The first car I remember my parents owning was a 1977 Chevrolet station wagon—blue, with fake wood paneling on the sides. A few months after buying the car, Dad reports, something within the passenger-side rear compartment wall, near the spare tire stowage, began to rattle. Soon, the noise irritated him enough that he disassembled the interior paneling to find and silence it.
Which is where he discovered this tool, a hand awl, presumably lost or abandoned there by an upholstery installer on the assembly line. Dad, who has never been a big fan of organized labor, at least once advocated the latter theory, i.e. that the awl was abandoned in the car, on purpose, by a worker exploiting union regs to the effect that he or she could not be required to work unless provided with the correct tool. Being considerably more liberal, I am prepared to give that long-ago UAW member the benefit of the doubt and believe it was walled up by accident.
Dad put the awl in the top drawer of his toolbox and it’s lived there ever since, though the car it came in is now thirty years gone. It’s heavy, solid, and quite well made, with a turned aluminum handle and replaceable pommel- and tip-fittings. I used it just today.
One of my uncles restored a classic British MGB, and while attending a gathering of MG owners he met a former employee of the company.
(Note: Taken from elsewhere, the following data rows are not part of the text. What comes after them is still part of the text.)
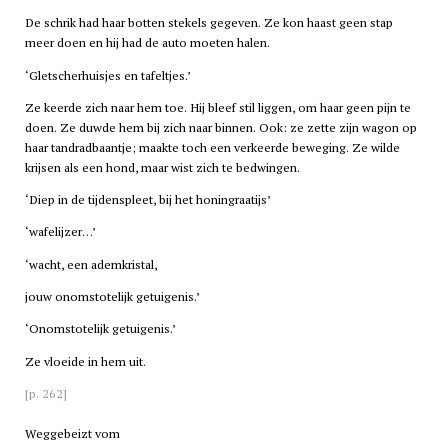
De schrik had haar botten stekels gegeven. Ze kon haast geen stap
meer doen en hij had de auto moeten halen.
‘Gletscherhuisjes en tafeltjes.’
Ze keerde zich naar hem toe. Hij bleef stil liggen, om haar geen pijn te
doen. Ze duwde hem bij zich naar binnen. Ook: ze zette zijn wagon op
haar tandradbaantje; maakte toch een verkeerde beweging. Ze wilde
krijsen als een hond, maar wist zich te bedwingen.
‘Diep in de tijdenspleet, bij het honingraatijs’
‘wafelijzer…’
‘wacht, een ademkristal,
jouw onomstotelijk getuigenis.’
‘Onomstotelijk getuigenis.’
Ze vloeide in hem uit.
[p. 262]
Weggebeizt vom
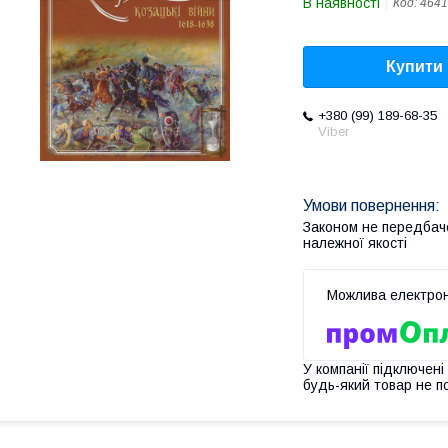
В наявності
Код:
4641
Купити
+380 (99) 189-68-35
Viber
Законом не передбач
належної якості
У компанії підключені
будь-який товар не п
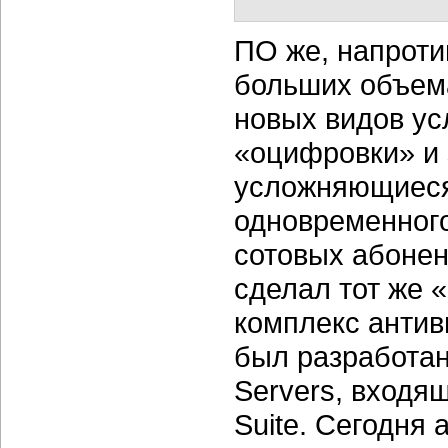
ПО же, напротив
больших объема
новых видов ус
«оцифровки» и 
усложняющиеся
одновременного
сотовых абонен
сделал тот же
комплекс анти
был разработан 
Servers, входящ
Suite. Сегодня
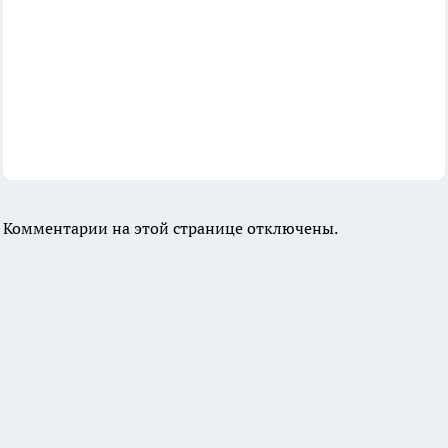
Комментарии на этой странице отключены.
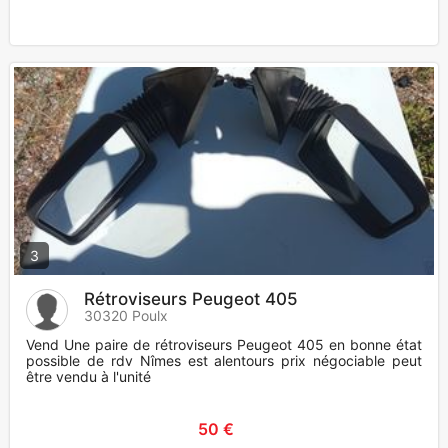
3
Rétroviseurs Peugeot 405
30320 Poulx
Vend Une paire de rétroviseurs Peugeot 405 en bonne état
possible de rdv Nîmes est alentours prix négociable peut
être vendu à l'unité
50 €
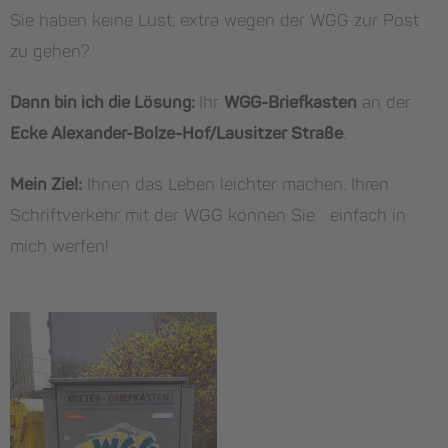
Sie haben keine Lust, extra wegen der WGG zur Post
zu gehen?
Dann bin ich die Lösung:
Ihr
WGG-Briefkasten
an der
Ecke Alexander-Bolze-Hof/Lausitzer Straße
.
Mein Ziel:
Ihnen das Leben leichter machen. Ihren
Schriftverkehr mit der WGG können Sie einfach in
mich werfen!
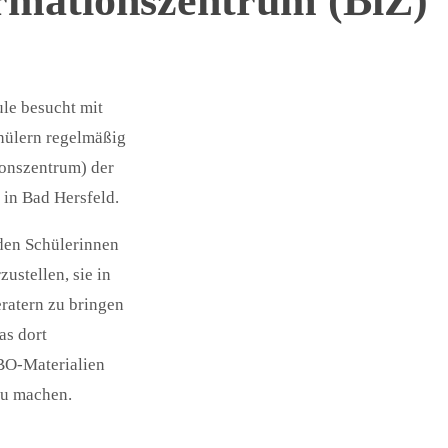
rmationszentrum (BiZ)
le besucht mit
hülern regelmäßig
ionszentrum) der
 in Bad Hersfeld.
 den Schülerinnen
ustellen, sie in
ratern zu bringen
as dort
BO-Materialien
zu machen.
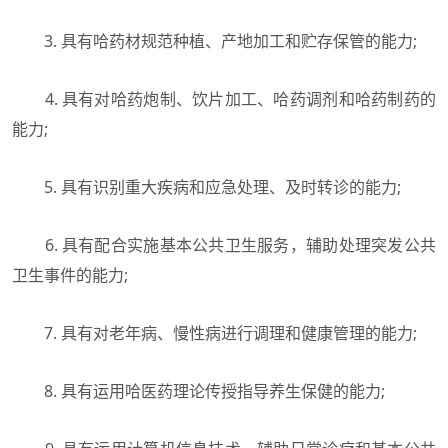
3. 具有哈药材规范种植、产地加工和贮存保管的能力;
4. 具有对哈药炮制、饮片加工、哈药调剂和哈药制药的
能力;
5. 具有识别重大疾病和应急处理、及时转诊的能力;
6. 具有配合实施基本公共卫生服务，辅助处理突发公共
卫生事件的能力;
7. 具有对老年病、慢性病进行调理和健康管理的能力;
8. 具有运用哈医药理论传授指导养生保健的能力;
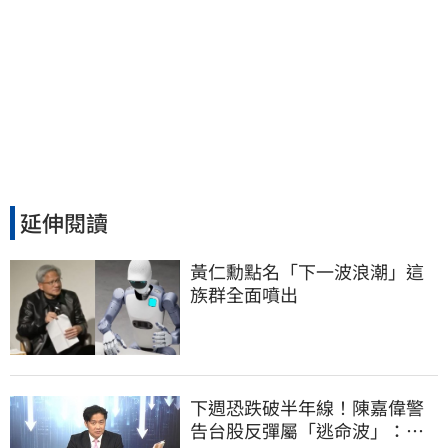
延伸閱讀
黃仁勳點名「下一波浪潮」這
族群全面噴出
下週恐跌破半年線！陳嘉偉警
告台股反彈屬「逃命波」：空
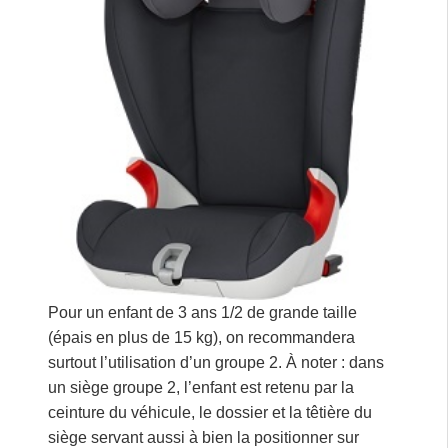
Pour un enfant de 3 ans 1/2 de grande taille
(épais en plus de 15 kg), on recommandera
surtout l’utilisation d’un groupe 2. À noter : dans
un siège groupe 2, l’enfant est retenu par la
ceinture du véhicule, le dossier et la têtière du
siège servant aussi à bien la positionner sur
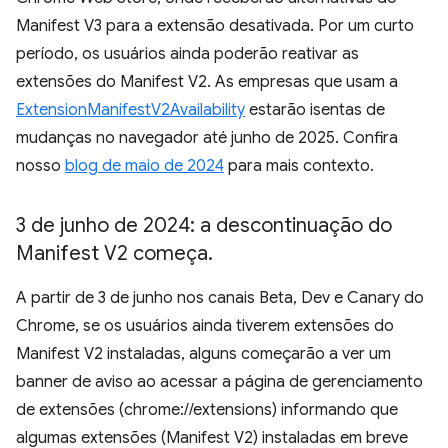
Manifest V3 para a extensão desativada. Por um curto
período, os usuários ainda poderão reativar as
extensões do Manifest V2. As empresas que usam a
ExtensionManifestV2Availability
estarão isentas de
mudanças no navegador até junho de 2025. Confira
nosso
blog de maio de 2024
para mais contexto.
3 de junho de 2024: a descontinuação do
Manifest V2 começa
.
A partir de 3 de junho nos canais Beta, Dev e Canary do
Chrome, se os usuários ainda tiverem extensões do
Manifest V2 instaladas, alguns começarão a ver um
banner de aviso ao acessar a página de gerenciamento
de extensões (chrome://extensions) informando que
algumas extensões (Manifest V2) instaladas em breve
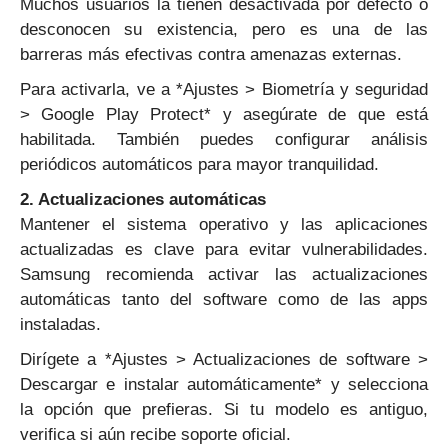
Muchos usuarios la tienen desactivada por defecto o
desconocen su existencia, pero es una de las
barreras más efectivas contra amenazas externas.
Para activarla, ve a *Ajustes > Biometría y seguridad
> Google Play Protect* y asegúrate de que está
habilitada. También puedes configurar análisis
periódicos automáticos para mayor tranquilidad.
2. Actualizaciones automáticas
Mantener el sistema operativo y las aplicaciones
actualizadas es clave para evitar vulnerabilidades.
Samsung recomienda activar las actualizaciones
automáticas tanto del software como de las apps
instaladas.
Dirígete a *Ajustes > Actualizaciones de software >
Descargar e instalar automáticamente* y selecciona
la opción que prefieras. Si tu modelo es antiguo,
verifica si aún recibe soporte oficial.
The fellow told him that during one particularly acrimonious union dispute, workers took to throwing extra bolts inside the frames of the cars. This apparently explains many mysterious rattling noises in those vehicles. MGs are notoriously unreliable, of course, but apparently at least some of their flaws were deliberate.
A lost awl, however, seems much more likely to be an accident. Even the MG guys didn’t throw useful tools away.